##### Record extracts #####

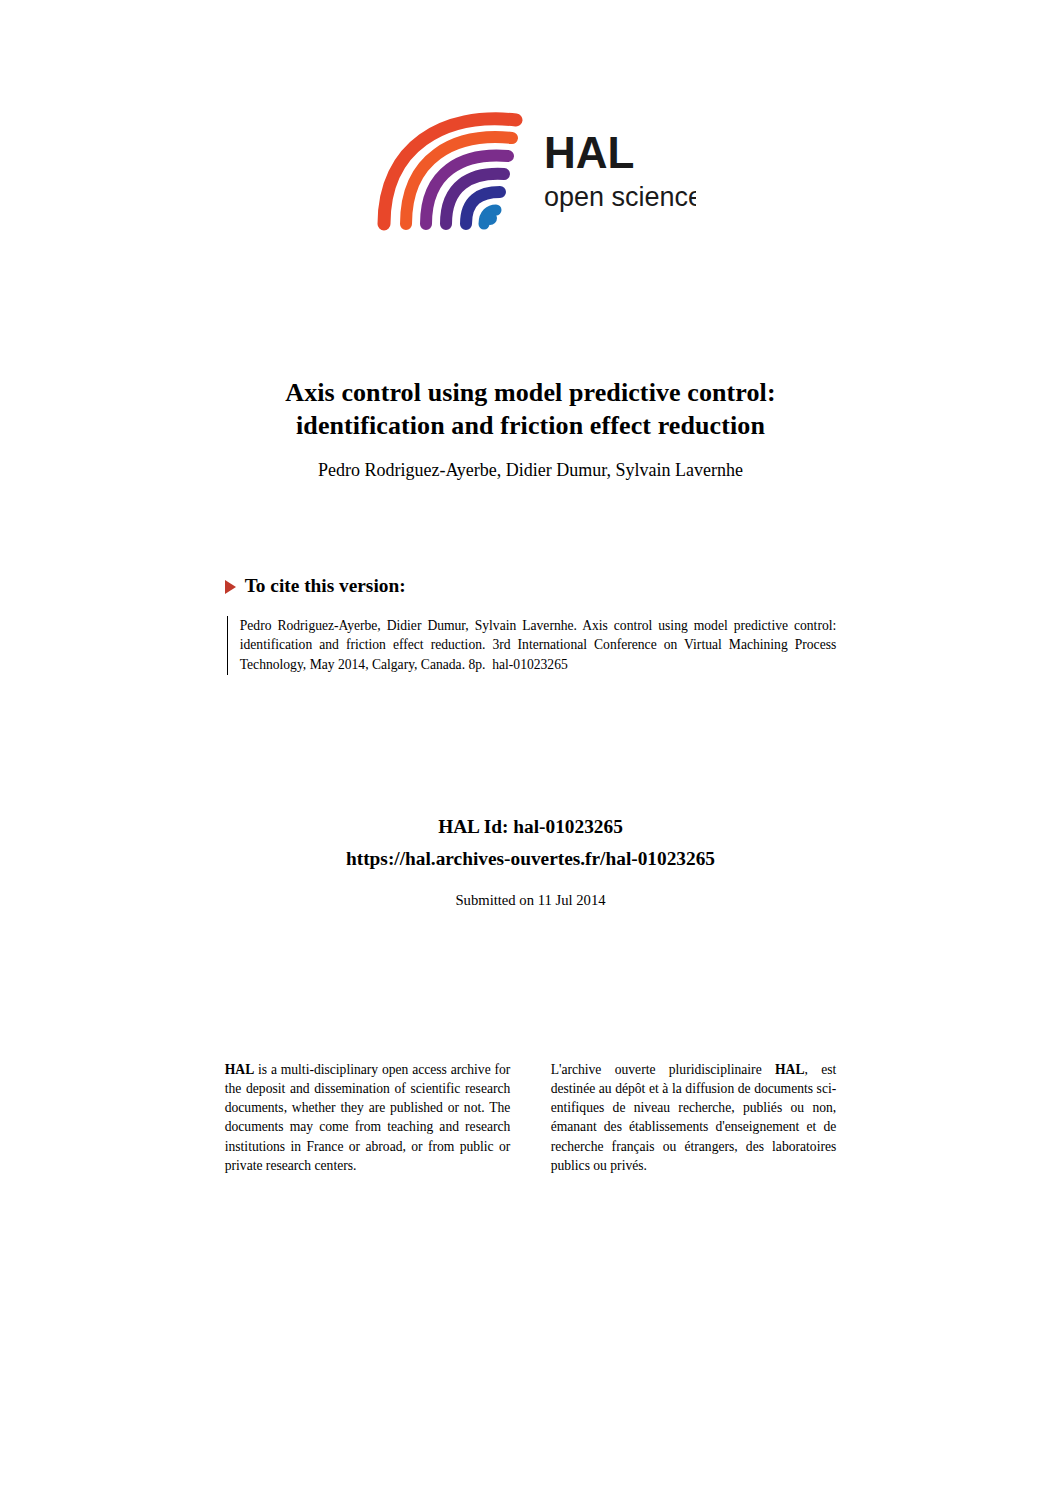HAL open science
Axis control using model predictive control:
identification and friction effect reduction
Pedro Rodriguez-Ayerbe, Didier Dumur, Sylvain Lavernhe
To cite this version:
Pedro Rodriguez-Ayerbe, Didier Dumur, Sylvain Lavernhe. Axis control using model predictive control: identification and friction effect reduction. 3rd International Conference on Virtual Machining Process Technology, May 2014, Calgary, Canada. 8p. hal-01023265
HAL Id: hal-01023265
https://hal.archives-ouvertes.fr/hal-01023265
Submitted on 11 Jul 2014
HAL is a multi-disciplinary open access archive for the deposit and dissemination of scientific research documents, whether they are published or not. The documents may come from teaching and research institutions in France or abroad, or from public or private research centers.
L'archive ouverte pluridisciplinaire HAL, est destinée au dépôt et à la diffusion de documents scientifiques de niveau recherche, publiés ou non, émanant des établissements d'enseignement et de recherche français ou étrangers, des laboratoires publics ou privés.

#####

Only the lines from the one containing "Submitted on 11 Jul 2014" through the final line of the data belong in the answer, repeated exactly.

Response to the exercise:
Submitted on 11 Jul 2014
HAL is a multi-disciplinary open access archive for the deposit and dissemination of scientific research documents, whether they are published or not. The documents may come from teaching and research institutions in France or abroad, or from public or private research centers.
L'archive ouverte pluridisciplinaire HAL, est destinée au dépôt et à la diffusion de documents scientifiques de niveau recherche, publiés ou non, émanant des établissements d'enseignement et de recherche français ou étrangers, des laboratoires publics ou privés.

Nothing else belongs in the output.